While the show sounds like it would be full of itself and chock full of Hollywood in-jokes and a lot of nudges and winks, the show is so self aware that it manages to be clever as hell and funny to boot. As much as I like "Deadwood" and "The Sopranos," "Entourage" might very well be, in the end, the best show that HBO has ever made. It's really that good.


Lisa Kudrow is back on television playing former sitcom star, Valerie Cherish. She's being filmed in a new reality show called, "The Comeback," after she gets a role in a new sitcom, "Room and Bored." The new sitcom starts off with her playing a roomate to three much younger girls, and after the producers decide the set-up isn't working, they change Valerie's role to Aunt Sassy and move her in an upstairs apartment from the girls. All the while, Valerie's attempt at getting back into the spotlight is being filmed in real life as she goes through her daily routines.

The show is supposed to show the trials and tribulations of a former T.V. queen dealing with getting older and having to relegate herself to ridiculous roles on much worse sitcoms. James Burrows, playing himself, tells her at one point that she needs to realize she's not the "It" girl anymore and she's lucky as hell to have a job. Valerie, of course, still thinks she's the shit, and her naivete is supposed to be the show's driving force.

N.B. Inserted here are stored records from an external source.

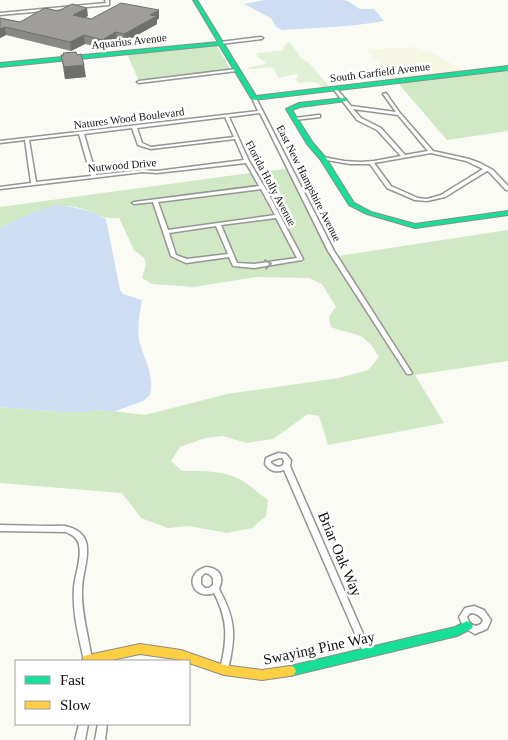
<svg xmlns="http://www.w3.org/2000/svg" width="508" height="740" font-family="Georgia,serif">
<rect width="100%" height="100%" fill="#fbfbf5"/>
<polygon fill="#f5f7e2" points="414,47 435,54 466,72 397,81 367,50"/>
<path fill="#e1f1d6" d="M290,42L301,58L310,64L329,86L323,88C316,79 308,82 299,83L295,80L298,76L297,74L279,78L273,68C263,66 255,71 246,68L265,64L266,62L258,58L256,54L258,53L283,50L285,44Z"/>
<g fill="#d0e8c4">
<polygon points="216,45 231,70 139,81 127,54"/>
<polygon points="508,69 508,131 447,140 398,83"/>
<path d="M286,169L338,256L508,230V361L415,375L444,423L328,445L319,416L308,414L273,439L246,443L223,436L205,438L180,447L171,461L182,471C203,471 228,470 246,483C254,488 260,495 268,500L266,516L252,528L227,533L189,526L168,528L141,518L122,493L0,483V407L62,412L105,410L145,415L227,394L339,378L368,370L379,357C363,329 356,337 331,327L329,317L336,307L322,284L309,278L256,277L194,287L152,284L142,278L146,265L144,258L134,250L119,218C100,220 93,210 75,207C47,202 25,218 0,228V207L250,173L257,186L130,203L131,205L152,202L171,256C186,268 210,259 228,257L233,268H253L304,261L269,192L256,172Z"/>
<polygon points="259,189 273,215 169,229 159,202"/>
<polygon points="275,218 296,258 253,264 238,264 222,226"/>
<polygon points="215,226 226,254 187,259 178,255 170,233"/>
</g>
<g fill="#cddef4">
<path d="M265,0H341L348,1L360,9H374L384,21C350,27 316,28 282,30L276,27L271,18L244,4Z"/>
<path d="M57,205C75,207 90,210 106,219L120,290L123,294L142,300C140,312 137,326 139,339C144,362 154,369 150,395L143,401L113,412L99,410L88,412H62L0,407V228L31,213Z"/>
</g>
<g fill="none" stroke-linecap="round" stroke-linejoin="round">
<defs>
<g id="street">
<polygon points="105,0 109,0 109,5 0,15 0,13 106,3"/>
<polygon points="261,37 263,38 262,39 220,44 218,43 220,42"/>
<polygon points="236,69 238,70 237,71 139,83 137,82 139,81"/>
<path d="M334,88H336L351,106L396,112L383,94L386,93L400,113L433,151L469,159L480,163L493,170L508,186V190H506L489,172L487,171L445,197L427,201L415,200L387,188L370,164H350L321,159V158L323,157L344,161L361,162L374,161L401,156L377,130L357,120L334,90ZM353,109L398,115L428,151L405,155L381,128L361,118ZM431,153L466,161L483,169L441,195L427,199L418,198L391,186L374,163Z"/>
<path d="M253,97L256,98L334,251L412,373L411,374H407L328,251L260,113L229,117L249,161L268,193L303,259L302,260L254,268L233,266L229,257L186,263L171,256L153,202L134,204L132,203L134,202L259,186L246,163L157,173L143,172L0,189V187L31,183L25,140L0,143V141L258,111L252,98ZM225,117L234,137L151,147L142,143L137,128ZM132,128L138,145L151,149L235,139L244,160L157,171L143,170L96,175L84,134ZM79,134L91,176L36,182L29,140ZM261,189L275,215L168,230L158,202ZM276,218L297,258L254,264L237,263L221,225ZM216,226L228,254L187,259L176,255L169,233Z"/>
<polygon points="318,115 320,115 320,117 295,120 293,119 295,118"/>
<path d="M278,453L286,454L291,460L290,466L371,652L370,655L367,656L364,655L363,652L284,470C276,473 269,471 265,464L266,458ZM279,458H282L284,461L283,465C279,468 275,467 271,463V461Z"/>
<path d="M0,525C17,525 33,526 50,526C56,526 63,525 69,527C79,530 87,537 87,548C88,562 82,576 82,590C81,614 89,637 92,661H84C79,637 72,612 74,587C75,574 82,559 79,545C78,538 72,535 66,532L0,531Z"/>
<path d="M206,567C219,568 225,576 219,589C236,620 236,636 228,670L227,673L224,674L221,673L220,670C227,640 229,622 214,593C192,601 183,573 206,567ZM205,573L209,574L213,578V585L209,588H205L201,584V577Z"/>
<path d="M474,606L484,610L491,620L487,629L475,634L464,628L459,617L465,608ZM470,613C476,613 479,615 483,620L481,624L476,626L470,624L467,617Z"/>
<polygon points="79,724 88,724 85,740 75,740"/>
<polygon points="98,724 107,724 105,740 95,740"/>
</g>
<g id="fast">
<polygon points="193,0 197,0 256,96 508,66 508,70 254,100 251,98 219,45 0,67 0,63 218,42"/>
<polygon points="344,98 347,100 346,101 300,107 292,110 313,143 326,158 354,203 371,212 415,224 508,211 508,215 415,228 367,214 349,205 320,159 307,144 286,109 299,103"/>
<polygon points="467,621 471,623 473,626 471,629 457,636 290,676 286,675 284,671 286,667 290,666 455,627"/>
</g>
<polygon id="slow" points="140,644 181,650 224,665 262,670 290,666 294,667 296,671 294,675 290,676 262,680 224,675 189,663 189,661 140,654 107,661 83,661 82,660 84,656 88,655"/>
</defs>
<use href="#street" stroke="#959593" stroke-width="3"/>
<use href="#fast" stroke="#8c8c89" stroke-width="2"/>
<use href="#slow" stroke="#8c8c89" stroke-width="2"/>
<use href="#street" fill="#fefefe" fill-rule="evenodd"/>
<use href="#fast" fill="#16e098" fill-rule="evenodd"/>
<use href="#slow" fill="#ffcf43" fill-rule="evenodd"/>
</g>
<g fill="#898884">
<polygon points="58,11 88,16 85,17 91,19 159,18 157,20 157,24 125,42 117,40 103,48 85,44 71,51 6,35 0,38 0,18 20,22"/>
<polygon points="61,55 86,77 65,79"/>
</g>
<g fill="#6f6f6c">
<polygon points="87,8 88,16 74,23 73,15"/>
<polygon points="159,10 159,18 157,20 157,24 125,42 124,34 150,15"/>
<polygon points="5,27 6,35 0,38 0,29"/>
<polygon points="116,32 117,40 103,48 102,40"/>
<polygon points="84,35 85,44 71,51 70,42"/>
<polygon points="84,65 86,77 65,79 64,67"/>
</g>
<g fill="#9f9e9a" stroke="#6f6f6c">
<polygon points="121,3 159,10 150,15 157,16 124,34 116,32 102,40 84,35 70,42 5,27 0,29 0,18 20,22 45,8 58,11 72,4 87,8 73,15 91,19"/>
<polygon points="76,52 77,55 81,54 84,65 64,67 61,55 64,55 63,53"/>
</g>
<defs><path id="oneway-chevron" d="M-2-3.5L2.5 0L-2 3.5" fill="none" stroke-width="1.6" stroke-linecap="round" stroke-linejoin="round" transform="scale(1.25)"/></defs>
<use stroke="#9e9e9e" href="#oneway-chevron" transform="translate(268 264) rotate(-8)"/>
<g text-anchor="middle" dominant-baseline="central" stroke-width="5" stroke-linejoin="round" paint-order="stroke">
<g font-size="11" fill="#0f0f0f" stroke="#fff">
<text transform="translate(129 41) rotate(-6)">Aquarius Avenue</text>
<text transform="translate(380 72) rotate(-7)">South Garfield Avenue</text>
<text transform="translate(129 118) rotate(-7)">Natures Wood Boulevard</text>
<text transform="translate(122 165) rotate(-5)">Nutwood Drive</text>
<text transform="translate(271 183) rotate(62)">Florida Holly Avenue</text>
<text transform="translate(309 183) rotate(63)">East New Hampshire Avenue</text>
</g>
<g font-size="15" fill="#0f0f0f" stroke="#fff">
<text transform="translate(340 554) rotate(67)">Briar Oak Way</text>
<text transform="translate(319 648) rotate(-12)">Swaying Pine Way</text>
</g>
</g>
<rect x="15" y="660" width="175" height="65" fill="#ffffff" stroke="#9f9f9f"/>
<rect x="25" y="676" width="25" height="8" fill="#16e098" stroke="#9f9f9f"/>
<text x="60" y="685" font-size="15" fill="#0f0f0f">Fast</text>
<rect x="25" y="701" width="25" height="8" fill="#ffcf43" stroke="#9f9f9f"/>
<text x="60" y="710" font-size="15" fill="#0f0f0f">Slow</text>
</svg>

Where "Entourage" is clever and funny, "The Comeback" is dull and at times uncomfortable to watch. This is everything that "Entourage" somehow is able to avoid. It's full of the dreaded arrogance and ridiculousness that a plot like this usually has attatched to it. It's insulting that we're actually supposed to feel bad for Kudrow's stupid character. She lives in a freaking mansion. Boo hoo. While, I can understand one wanting to attain her previous highs in life, at least make a character that we care enough about to see go through all of this crap. If you have TIVO or DVR, I would reccomend using that for "Entourage," so you can watch "The 4400." If you don't have that capability just watch one of them on Sunday and watch the other one later in the week; they rerun these shows like three times a week. But avoid, and I mean avoid "The Comeback" at all costs.